# First time smoking a London broil



## sean648 (Jul 7, 2012)

They were buy one get one free so I decided to try it out. Marinated with a pack of McCormick bourbon and brown sugar, then a heavy coating or rub before going in my MES30. Smoked for about an hour and a half at 230 using the AMNPS with a mix of oak and cherry pellets. Then on to a screaming hot grill for 3 minutes a side. Came out much better than I expected considering I only marinated for an hour.


----------



## s2k9k (Jul 7, 2012)

That looks Great! Did you check IT before it hit the grill? I have 4 of them in the freezer waiting to become jerky but I might just try this with one of them!

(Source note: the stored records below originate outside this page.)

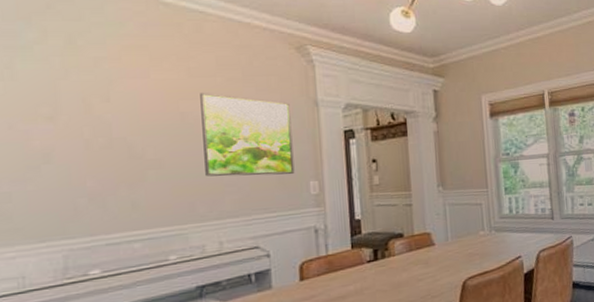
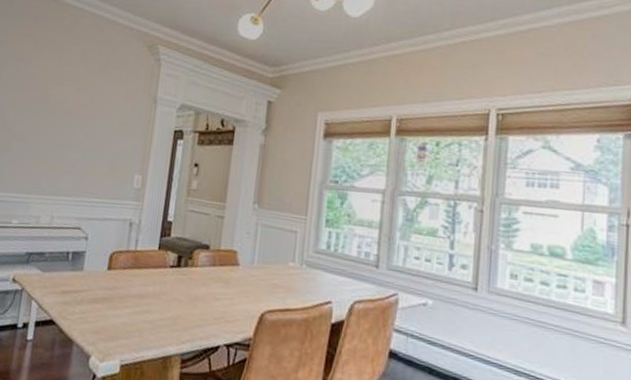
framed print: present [200,93,295,177] -> none [53,80,133,166]

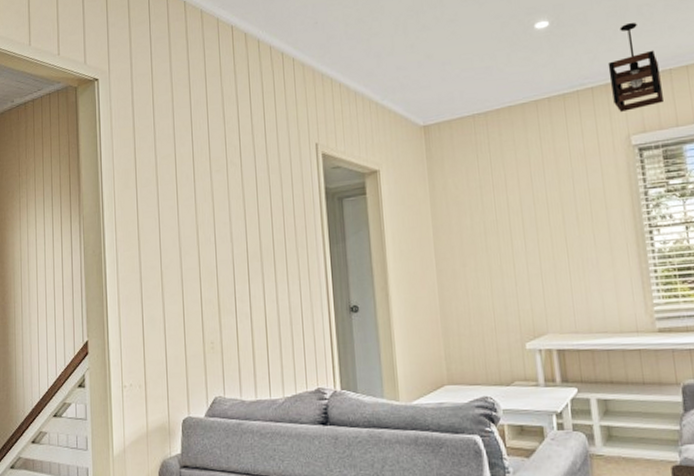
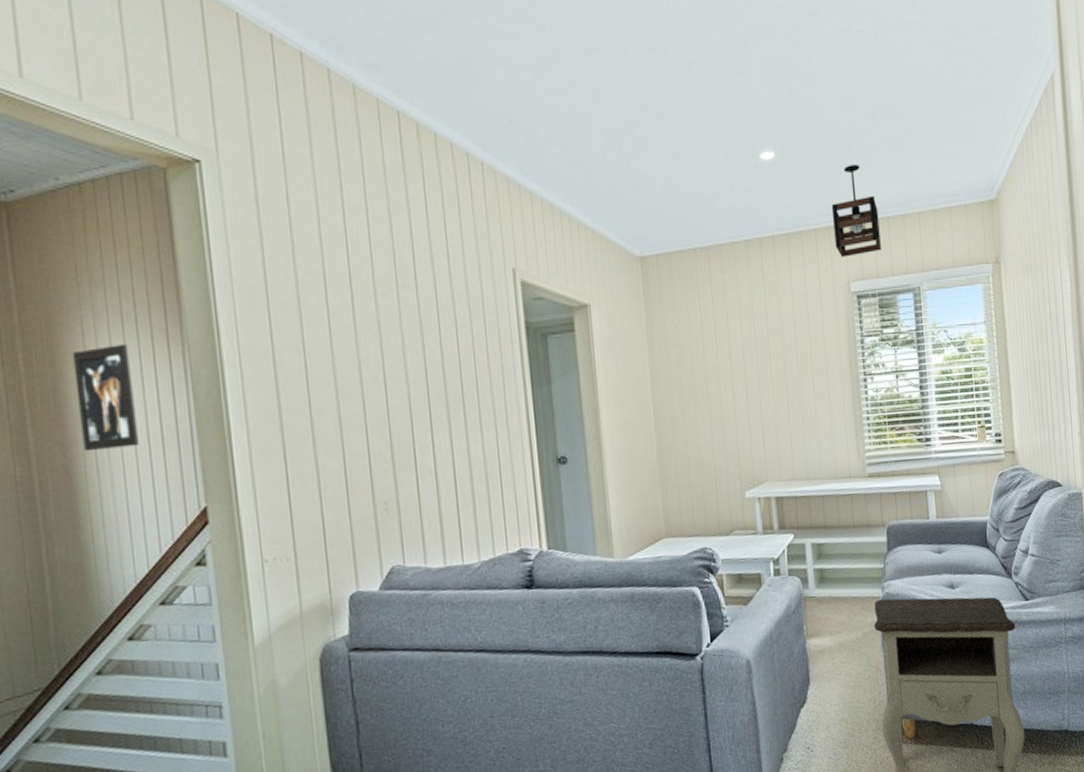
wall art: none [13,216,48,297] -> present [72,344,139,452]

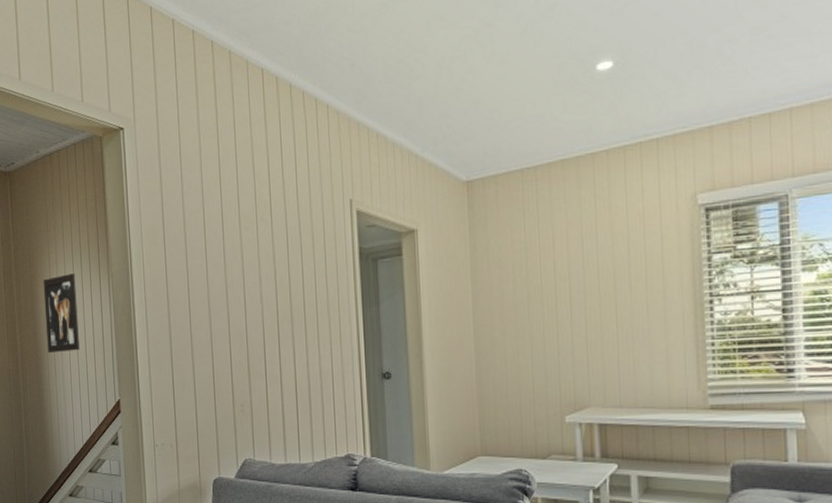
pendant light: present [831,165,881,257] -> none [677,62,738,167]

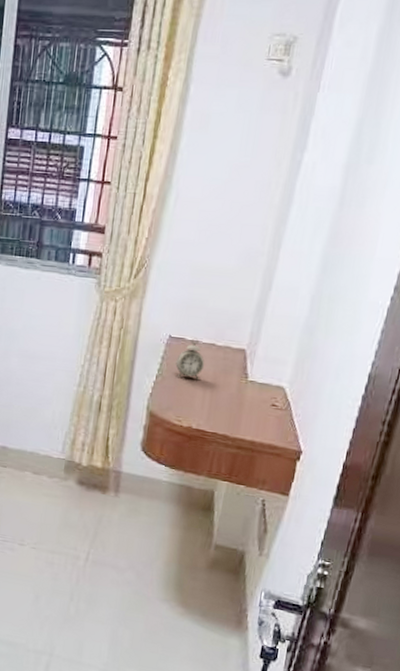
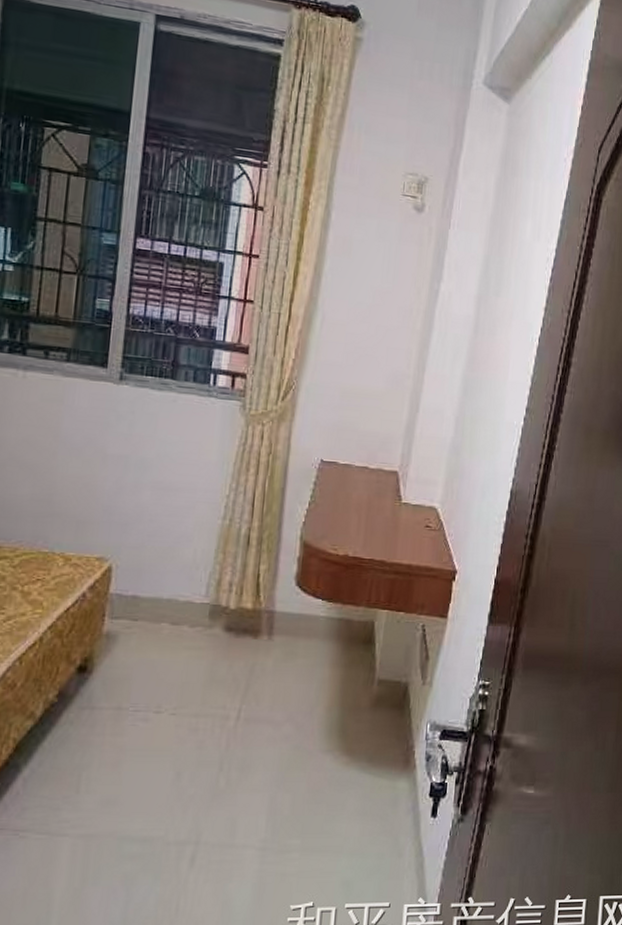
alarm clock: present [175,337,205,381] -> none [329,461,359,506]

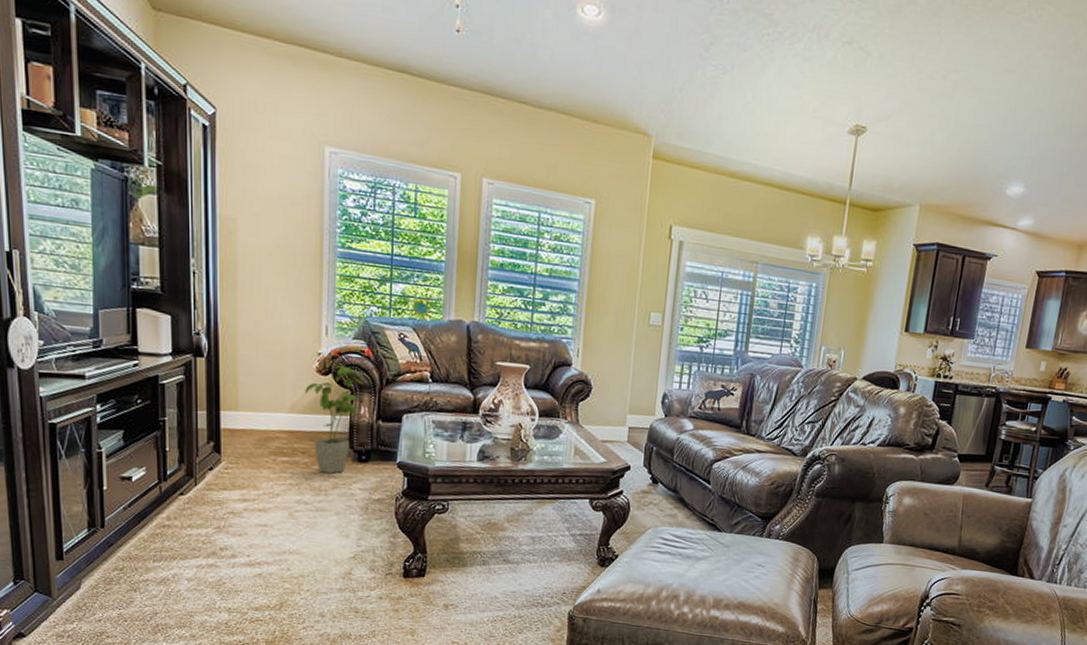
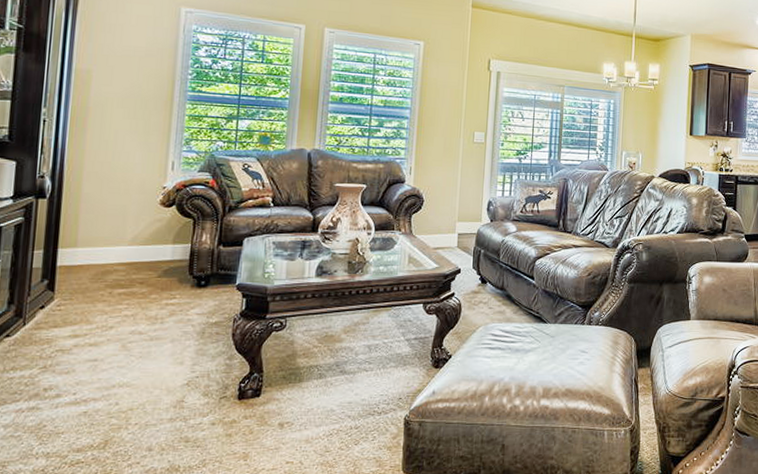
house plant: present [305,365,373,474] -> none [147,196,215,301]

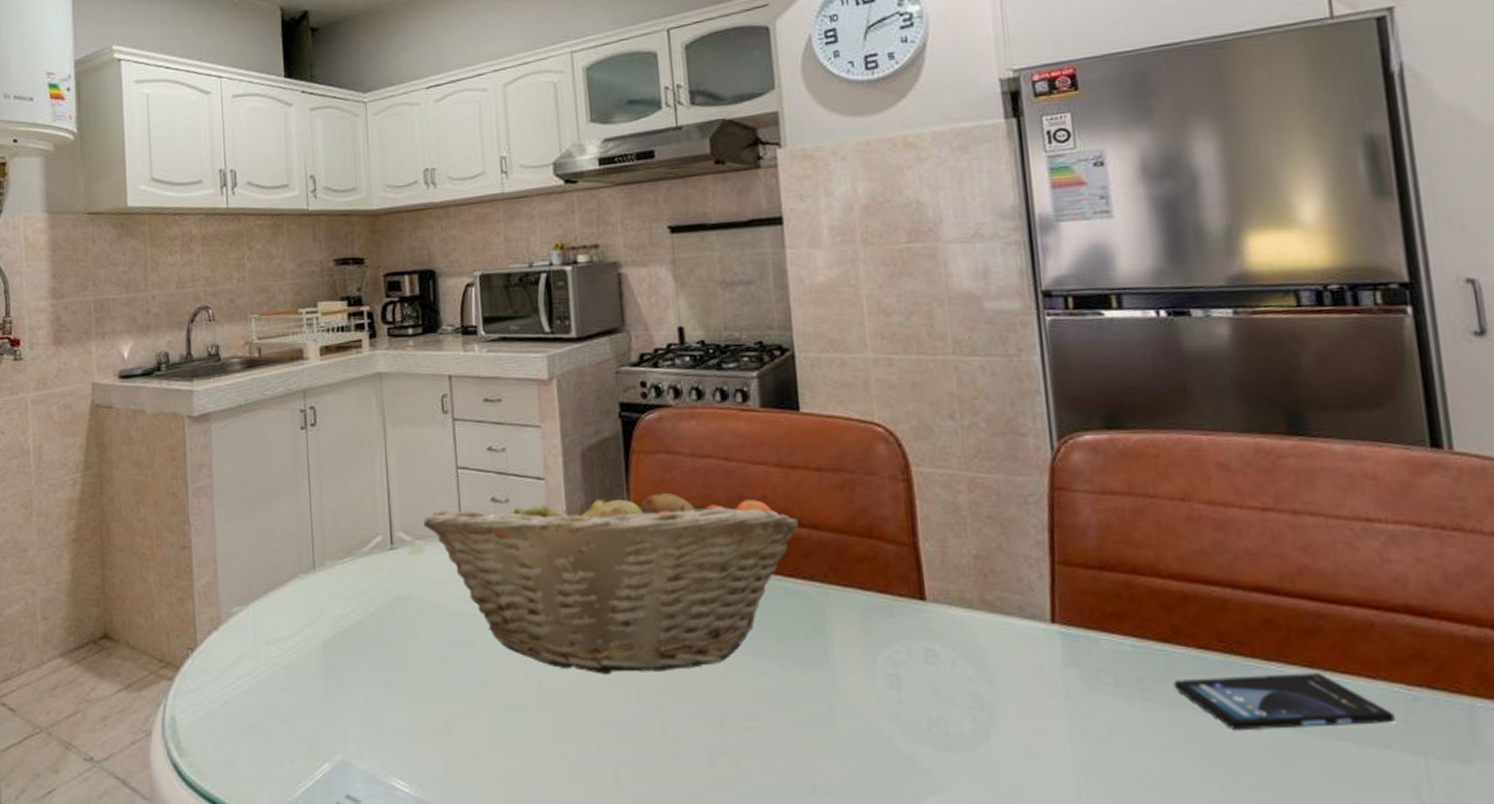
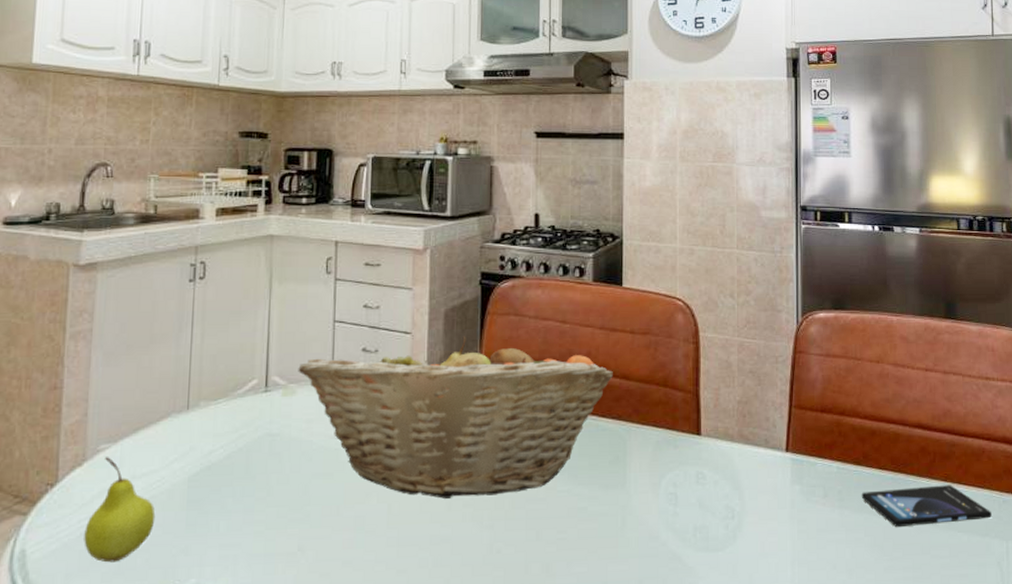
fruit: none [227,620,294,733] -> present [84,457,156,563]

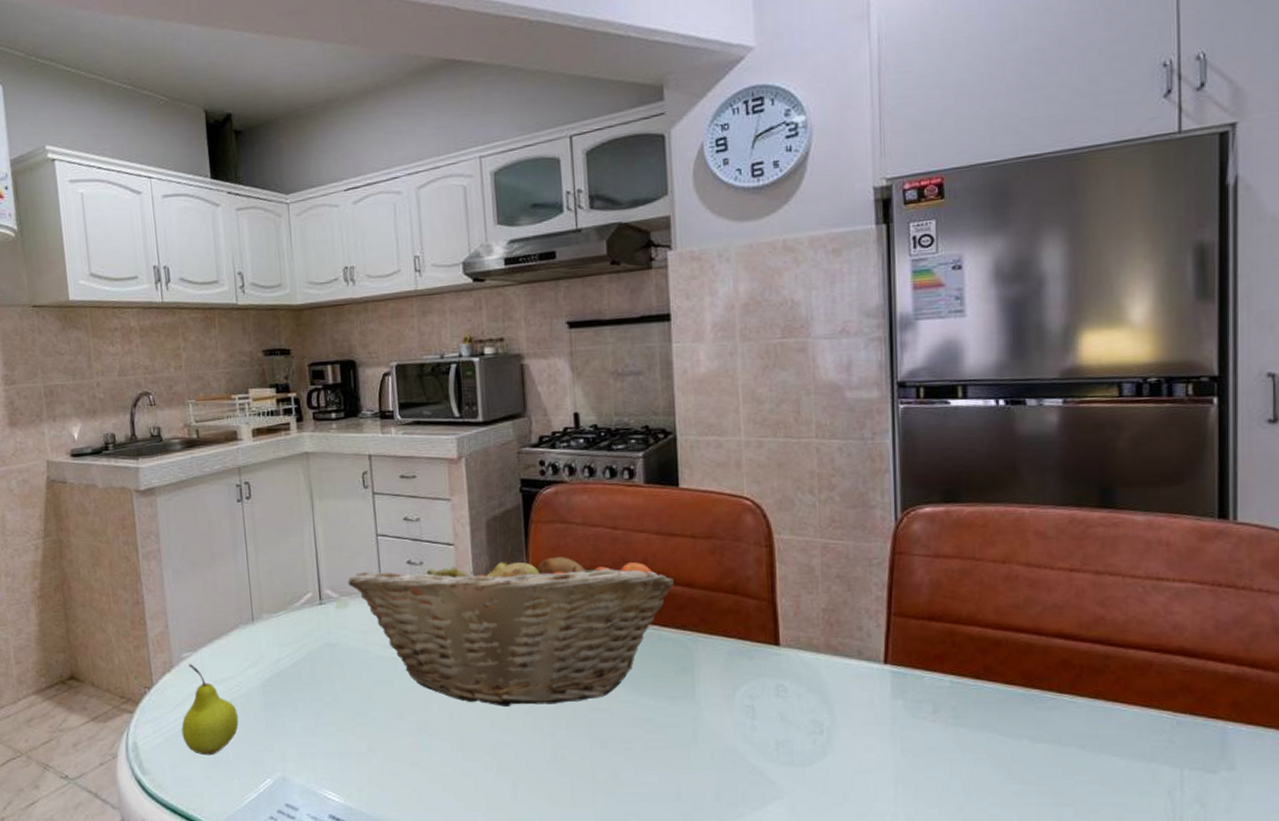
smartphone: present [861,485,992,528] -> none [982,703,1160,749]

London Broil Reverse Sear....hmmmm http://www.smokingmeatforums.com/t/124575/the-continuous-reverse-sear-thread

When you get a minute would you do us a favor and go to "Roll Call" and introduce yourself so we can get to know you and give you a proper welcome, also would you add your location to your profile, we like knowing where you are when we talk to you, Thanks!


----------



## sean648 (Jul 7, 2012)

didn't check the temp from the smoker, just poked it a little to make sure it wasn't getting tough. It was just under 140 after pulling it off the grill.


----------



## s2k9k (Jul 7, 2012)

So I'm thinking about 120*-125* off the smoker,Thanks Man! This has got those little wheels a'turning!


----------



## smokinhusker (Jul 8, 2012)

Oh my that looks so delicious!!! Great job and thanks for the time and temp info.


----------



## flash (Jul 8, 2012)

I usually shoot for 135º internal, then wrap them for an hour in foil. Slice and serve. Good job.


----------



## davidhef88 (Jul 8, 2012)

Another thing to add to the to-do list. Some good looking beef.


----------